On February 26, the American Bar Association’s (ABA) Center for Human Rights issued a white paper on the U.N. Arms Trade Treaty (ATT), which concludes that “the proposed ATT is consistent with the Second Amendment.” This conclusion neglects important facts about the treaty and the processes surrounding it, which we have explored in this four-part series.
We have shown that while we agree with several of the ABA’s contentions, it ignores the fact that the ATT—like many treaties—is not designed for a nation with a federal structure like the U.S. The ABA also ignores the fact that the ATT goes beyond import restrictions on firearms by requiring signatories to prevent the domestic diversion of imports. The treaty may also invite the executive branch to take executive actions to restrict and control the import of firearms into the U.S., imports which comprise about 35 percent of the new firearms market.
Finally, the treaty raises broader concerns about the application of transnational law to the U.S. These concerns are heightened by the fact that both foreign nations and some prominent legal scholars have identified treaties like the ATT as a mechanism to pressure the U.S. to change its domestic policies, and even to change the interpretation of the U.S. Constitution, including the Second Amendment.

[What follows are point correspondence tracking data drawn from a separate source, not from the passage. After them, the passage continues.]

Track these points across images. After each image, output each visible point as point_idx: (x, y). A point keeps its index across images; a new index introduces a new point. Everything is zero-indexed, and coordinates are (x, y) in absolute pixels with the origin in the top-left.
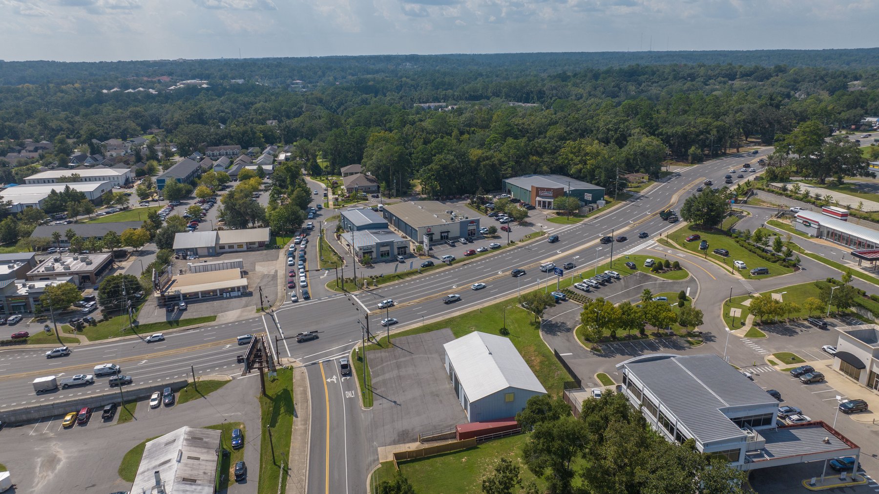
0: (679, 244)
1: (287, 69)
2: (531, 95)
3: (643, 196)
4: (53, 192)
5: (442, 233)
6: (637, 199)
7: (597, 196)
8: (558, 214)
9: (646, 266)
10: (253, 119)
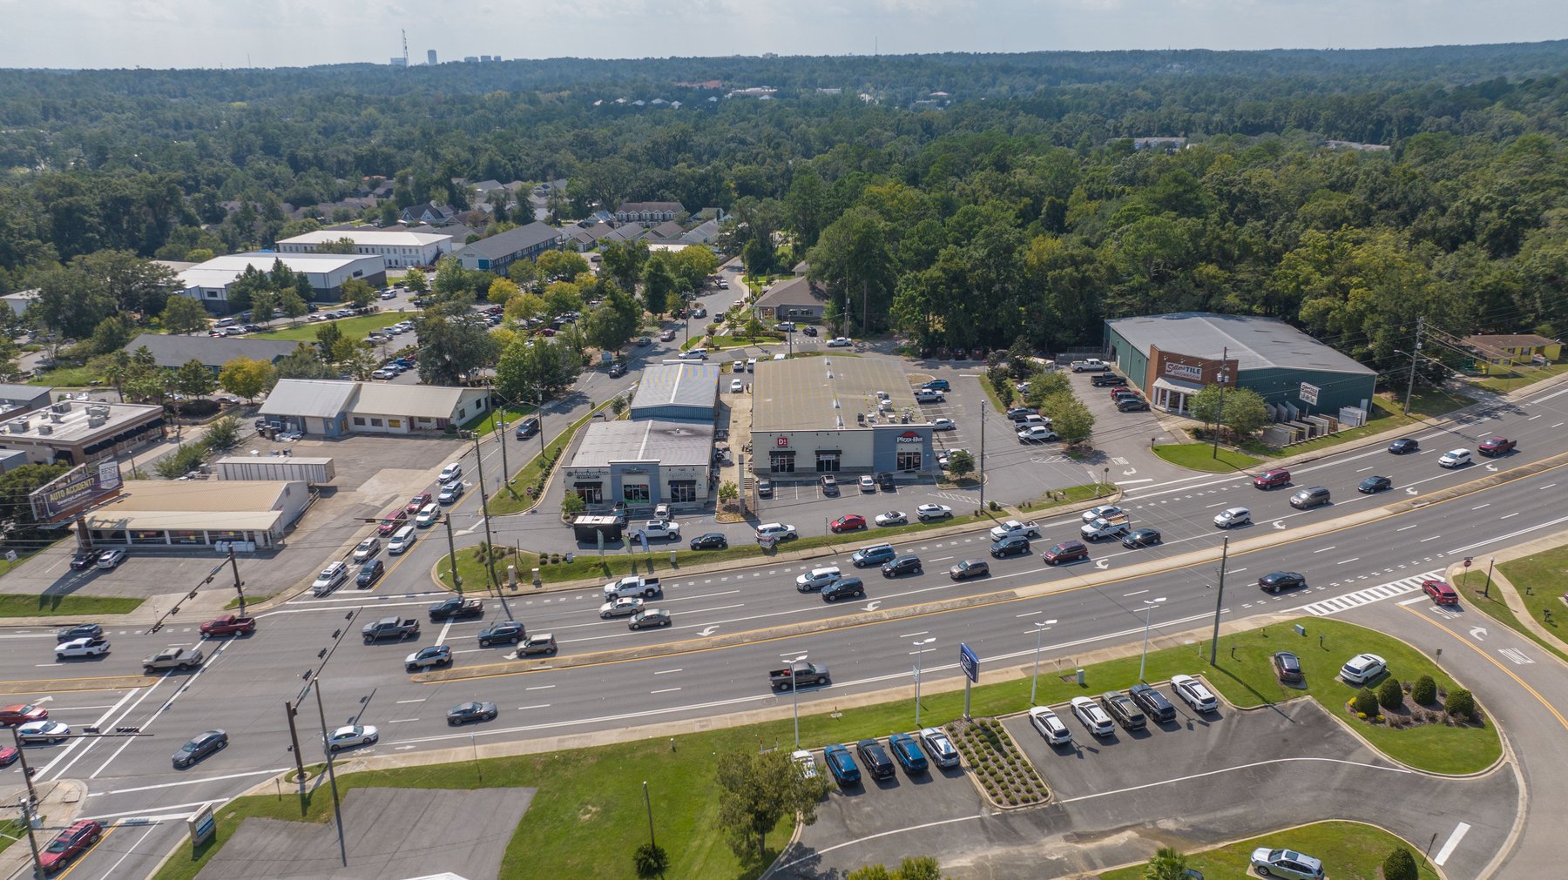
0: (1532, 608)
1: (928, 71)
2: (1387, 127)
3: (1508, 407)
4: (250, 269)
5: (818, 453)
6: (1481, 415)
7: (1337, 395)
8: (1197, 434)
9: (1346, 681)
10: (758, 154)
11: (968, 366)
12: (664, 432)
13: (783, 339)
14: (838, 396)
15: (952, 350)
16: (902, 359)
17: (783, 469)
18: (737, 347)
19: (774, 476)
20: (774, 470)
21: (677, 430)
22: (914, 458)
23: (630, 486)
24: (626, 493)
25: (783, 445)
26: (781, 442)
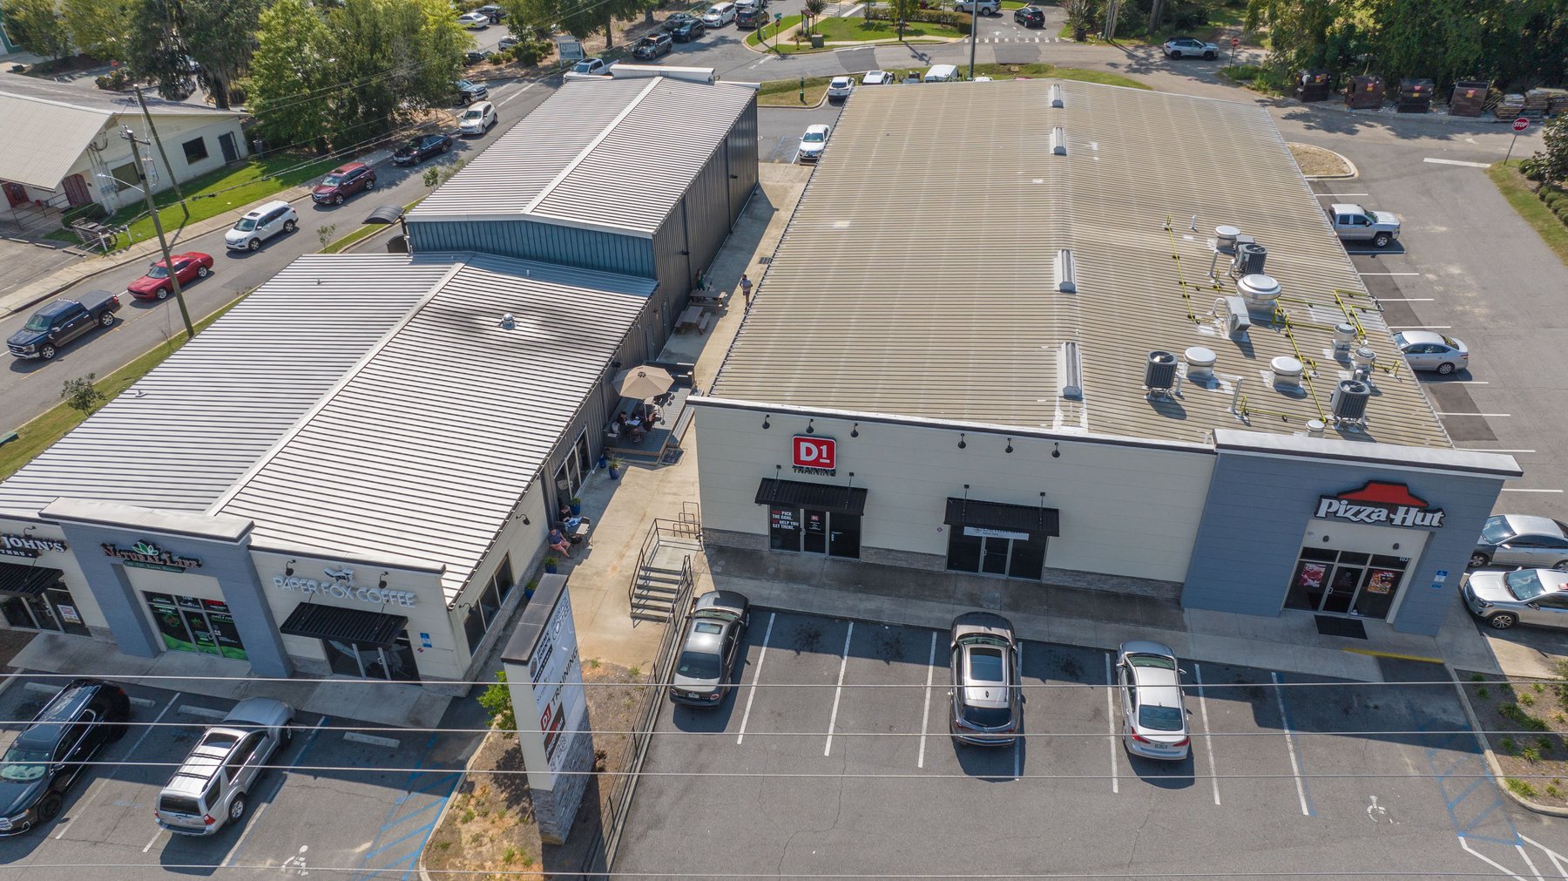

The question, then, is what the U.S. should do about this. The U.S. is sensitive to allegations that it is failing to fulfill treaty commitments, and it rightly takes its treaty obligations seriously. Because the ATT is a process that is designed to evolve and grow, it is impossible to know where it will lead.
A new ATT conference begins today in New York, and we will be blogging from the conference.
Supporters of the ATT frequently defend it as entirely unrelated to the Second Amendment. Some opponents of the ATT criticize it as a nefarious plot against the Second Amendment. The truth is more complicated: The ATT poses a series of prudential risks in many policy areas, including foreign policy and domestic commerce; risks that may evolve over time.
For these reasons, the U.S. cannot safely sign or properly ratify this treaty. The U.S. should therefore make it clear that, if an ATT is negotiated, it does not recognize the treaty as customary international law, or as imposing any obligations upon the U.S.